Stored records
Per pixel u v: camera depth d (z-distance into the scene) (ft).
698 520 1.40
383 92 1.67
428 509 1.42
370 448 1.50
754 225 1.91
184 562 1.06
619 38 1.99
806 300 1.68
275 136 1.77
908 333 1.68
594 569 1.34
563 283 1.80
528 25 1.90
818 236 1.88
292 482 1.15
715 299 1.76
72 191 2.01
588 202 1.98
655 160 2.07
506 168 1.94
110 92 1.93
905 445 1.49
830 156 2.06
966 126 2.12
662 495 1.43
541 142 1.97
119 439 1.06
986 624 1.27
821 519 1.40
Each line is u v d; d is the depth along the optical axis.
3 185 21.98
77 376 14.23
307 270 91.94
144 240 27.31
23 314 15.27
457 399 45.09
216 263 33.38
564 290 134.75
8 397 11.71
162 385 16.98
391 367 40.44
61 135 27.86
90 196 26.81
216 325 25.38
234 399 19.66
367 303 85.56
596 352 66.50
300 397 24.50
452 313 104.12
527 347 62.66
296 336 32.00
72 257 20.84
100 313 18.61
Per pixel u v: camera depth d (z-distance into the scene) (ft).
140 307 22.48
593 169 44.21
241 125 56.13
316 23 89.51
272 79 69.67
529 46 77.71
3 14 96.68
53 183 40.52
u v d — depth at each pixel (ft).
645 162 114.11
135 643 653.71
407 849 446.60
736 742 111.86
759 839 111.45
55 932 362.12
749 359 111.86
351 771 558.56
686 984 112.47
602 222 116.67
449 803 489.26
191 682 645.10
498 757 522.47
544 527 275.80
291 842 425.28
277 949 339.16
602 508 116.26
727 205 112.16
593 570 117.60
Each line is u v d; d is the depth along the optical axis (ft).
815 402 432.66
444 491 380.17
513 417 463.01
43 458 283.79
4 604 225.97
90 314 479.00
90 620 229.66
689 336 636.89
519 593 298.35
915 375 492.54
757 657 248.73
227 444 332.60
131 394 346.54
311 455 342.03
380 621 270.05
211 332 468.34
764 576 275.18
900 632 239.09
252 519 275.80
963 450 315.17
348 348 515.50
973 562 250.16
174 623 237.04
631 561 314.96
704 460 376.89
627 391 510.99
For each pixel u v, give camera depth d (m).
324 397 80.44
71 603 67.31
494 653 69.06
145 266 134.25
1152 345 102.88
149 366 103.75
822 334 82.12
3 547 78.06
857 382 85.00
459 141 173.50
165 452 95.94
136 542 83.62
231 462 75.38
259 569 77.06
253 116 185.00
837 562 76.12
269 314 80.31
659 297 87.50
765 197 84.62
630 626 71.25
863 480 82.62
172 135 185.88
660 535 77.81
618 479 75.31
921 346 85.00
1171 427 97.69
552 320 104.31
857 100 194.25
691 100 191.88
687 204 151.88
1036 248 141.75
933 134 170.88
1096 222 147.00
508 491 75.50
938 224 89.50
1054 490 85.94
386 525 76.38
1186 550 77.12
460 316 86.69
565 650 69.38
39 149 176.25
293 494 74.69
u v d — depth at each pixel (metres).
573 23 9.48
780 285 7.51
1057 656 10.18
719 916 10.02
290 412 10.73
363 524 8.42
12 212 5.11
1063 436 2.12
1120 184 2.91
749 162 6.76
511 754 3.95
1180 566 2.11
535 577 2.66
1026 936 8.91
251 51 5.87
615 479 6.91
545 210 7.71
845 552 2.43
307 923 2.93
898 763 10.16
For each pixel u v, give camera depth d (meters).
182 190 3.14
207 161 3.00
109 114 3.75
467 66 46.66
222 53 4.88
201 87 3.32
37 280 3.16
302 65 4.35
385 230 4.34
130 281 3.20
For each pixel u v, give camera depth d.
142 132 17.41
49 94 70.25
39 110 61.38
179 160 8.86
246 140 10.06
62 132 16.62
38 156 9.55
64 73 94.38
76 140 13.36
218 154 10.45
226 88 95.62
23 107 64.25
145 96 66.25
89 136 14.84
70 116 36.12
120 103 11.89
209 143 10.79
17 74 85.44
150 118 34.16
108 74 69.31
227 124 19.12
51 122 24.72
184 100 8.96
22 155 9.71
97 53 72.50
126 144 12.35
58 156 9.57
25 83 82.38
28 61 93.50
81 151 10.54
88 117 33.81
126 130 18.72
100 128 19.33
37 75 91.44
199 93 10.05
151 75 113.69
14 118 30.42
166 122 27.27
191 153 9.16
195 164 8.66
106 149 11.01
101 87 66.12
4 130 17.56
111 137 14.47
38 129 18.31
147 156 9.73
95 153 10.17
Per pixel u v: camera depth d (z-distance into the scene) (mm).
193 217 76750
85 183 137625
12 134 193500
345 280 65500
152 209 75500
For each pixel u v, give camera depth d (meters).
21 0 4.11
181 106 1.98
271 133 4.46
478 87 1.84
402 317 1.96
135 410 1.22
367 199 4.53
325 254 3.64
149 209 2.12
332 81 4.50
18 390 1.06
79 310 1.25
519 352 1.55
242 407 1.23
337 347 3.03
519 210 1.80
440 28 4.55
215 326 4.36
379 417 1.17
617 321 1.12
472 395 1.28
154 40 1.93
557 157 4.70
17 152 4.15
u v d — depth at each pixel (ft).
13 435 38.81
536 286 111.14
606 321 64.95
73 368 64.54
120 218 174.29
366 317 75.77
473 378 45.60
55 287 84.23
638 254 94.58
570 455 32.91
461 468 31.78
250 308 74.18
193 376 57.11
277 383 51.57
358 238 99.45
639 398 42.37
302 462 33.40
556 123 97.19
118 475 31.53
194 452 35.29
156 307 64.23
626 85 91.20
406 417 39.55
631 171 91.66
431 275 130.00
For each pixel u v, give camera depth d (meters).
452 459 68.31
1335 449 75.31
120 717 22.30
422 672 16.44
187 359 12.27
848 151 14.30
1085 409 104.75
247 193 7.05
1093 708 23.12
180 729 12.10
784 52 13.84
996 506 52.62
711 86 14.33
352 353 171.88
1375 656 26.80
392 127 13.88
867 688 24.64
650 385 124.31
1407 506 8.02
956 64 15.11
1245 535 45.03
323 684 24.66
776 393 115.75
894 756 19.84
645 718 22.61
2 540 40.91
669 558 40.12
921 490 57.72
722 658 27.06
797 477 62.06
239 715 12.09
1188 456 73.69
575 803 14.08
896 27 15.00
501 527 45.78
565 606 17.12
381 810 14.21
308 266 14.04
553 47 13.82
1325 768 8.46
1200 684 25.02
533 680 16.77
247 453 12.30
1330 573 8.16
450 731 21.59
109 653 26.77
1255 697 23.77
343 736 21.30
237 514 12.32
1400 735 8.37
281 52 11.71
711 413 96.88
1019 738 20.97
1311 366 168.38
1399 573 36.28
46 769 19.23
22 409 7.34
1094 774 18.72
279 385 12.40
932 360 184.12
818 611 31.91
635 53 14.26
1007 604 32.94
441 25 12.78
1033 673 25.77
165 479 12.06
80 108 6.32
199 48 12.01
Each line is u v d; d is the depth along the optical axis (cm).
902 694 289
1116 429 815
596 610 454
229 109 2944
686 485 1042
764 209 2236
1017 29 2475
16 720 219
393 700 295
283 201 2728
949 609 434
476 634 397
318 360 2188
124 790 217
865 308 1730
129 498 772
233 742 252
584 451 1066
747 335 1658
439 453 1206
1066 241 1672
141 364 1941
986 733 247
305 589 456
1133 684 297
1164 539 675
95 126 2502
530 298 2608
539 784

→ **Prompt**
Could you restate word for word the lines above, from the one that contains "1063 436 2.12" through the one that contains "452 459 68.31", and no others?

→ **Written reply**
1063 436 2.12
1120 184 2.91
749 162 6.76
511 754 3.95
1180 566 2.11
535 577 2.66
1026 936 8.91
251 51 5.87
615 479 6.91
545 210 7.71
845 552 2.43
307 923 2.93
898 763 10.16
For each pixel u v, give camera depth d (meters).
182 190 3.14
207 161 3.00
109 114 3.75
467 66 46.66
222 53 4.88
201 87 3.32
37 280 3.16
302 65 4.35
385 230 4.34
130 281 3.20
For each pixel u v, give camera depth d.
142 132 17.41
49 94 70.25
39 110 61.38
179 160 8.86
246 140 10.06
62 132 16.62
38 156 9.55
64 73 94.38
76 140 13.36
218 154 10.45
226 88 95.62
23 107 64.25
145 96 66.25
89 136 14.84
70 116 36.12
120 103 11.89
209 143 10.79
17 74 85.44
150 118 34.16
108 74 69.31
227 124 19.12
51 122 24.72
184 100 8.96
22 155 9.71
97 53 72.50
126 144 12.35
58 156 9.57
25 83 82.38
28 61 93.50
81 151 10.54
88 117 33.81
126 130 18.72
100 128 19.33
37 75 91.44
199 93 10.05
151 75 113.69
14 118 30.42
166 122 27.27
191 153 9.16
195 164 8.66
106 149 11.01
101 87 66.12
4 130 17.56
111 137 14.47
38 129 18.31
147 156 9.73
95 153 10.17
Per pixel u v: camera depth d (z-distance into the scene) (mm).
193 217 76750
85 183 137625
12 134 193500
345 280 65500
152 209 75500
For each pixel u v, give camera depth d (meters).
21 0 4.11
181 106 1.98
271 133 4.46
478 87 1.84
402 317 1.96
135 410 1.22
367 199 4.53
325 254 3.64
149 209 2.12
332 81 4.50
18 390 1.06
79 310 1.25
519 352 1.55
242 407 1.23
337 347 3.03
519 210 1.80
440 28 4.55
215 326 4.36
379 417 1.17
617 321 1.12
472 395 1.28
154 40 1.93
557 157 4.70
17 152 4.15
u v d — depth at each pixel (ft).
13 435 38.81
536 286 111.14
606 321 64.95
73 368 64.54
120 218 174.29
366 317 75.77
473 378 45.60
55 287 84.23
638 254 94.58
570 455 32.91
461 468 31.78
250 308 74.18
193 376 57.11
277 383 51.57
358 238 99.45
639 398 42.37
302 462 33.40
556 123 97.19
118 475 31.53
194 452 35.29
156 307 64.23
626 85 91.20
406 417 39.55
631 171 91.66
431 275 130.00
For each pixel u v, give camera depth d (meters).
452 459 68.31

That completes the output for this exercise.